● Aim of the task: Would you please output the lines of the data below from the one containing "aber auch der Öffentlichkeit schaffen." to the end, exactly and with nothing added?
+++ Exercise inputs
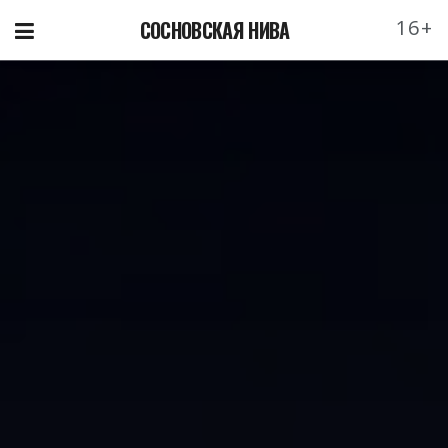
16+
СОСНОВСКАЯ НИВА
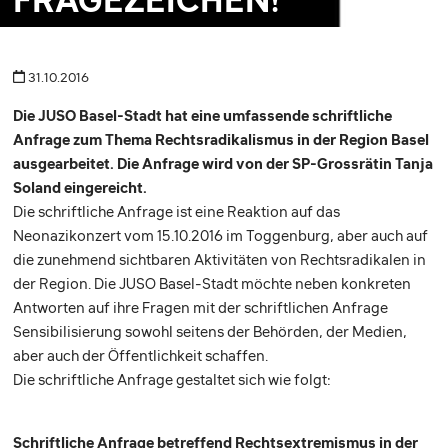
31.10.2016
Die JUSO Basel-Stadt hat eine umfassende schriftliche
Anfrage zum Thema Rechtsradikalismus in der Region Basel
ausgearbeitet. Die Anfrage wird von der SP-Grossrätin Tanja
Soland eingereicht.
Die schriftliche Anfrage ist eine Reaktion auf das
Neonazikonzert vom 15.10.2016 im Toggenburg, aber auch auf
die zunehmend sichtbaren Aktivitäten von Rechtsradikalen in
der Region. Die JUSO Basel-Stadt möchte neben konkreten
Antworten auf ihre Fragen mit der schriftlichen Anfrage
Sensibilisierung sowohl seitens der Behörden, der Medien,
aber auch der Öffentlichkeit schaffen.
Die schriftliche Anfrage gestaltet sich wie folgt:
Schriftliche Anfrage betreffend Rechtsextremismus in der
++++++
● Solution below:
aber auch der Öffentlichkeit schaffen.
Die schriftliche Anfrage gestaltet sich wie folgt:
Schriftliche Anfrage betreffend Rechtsextremismus in der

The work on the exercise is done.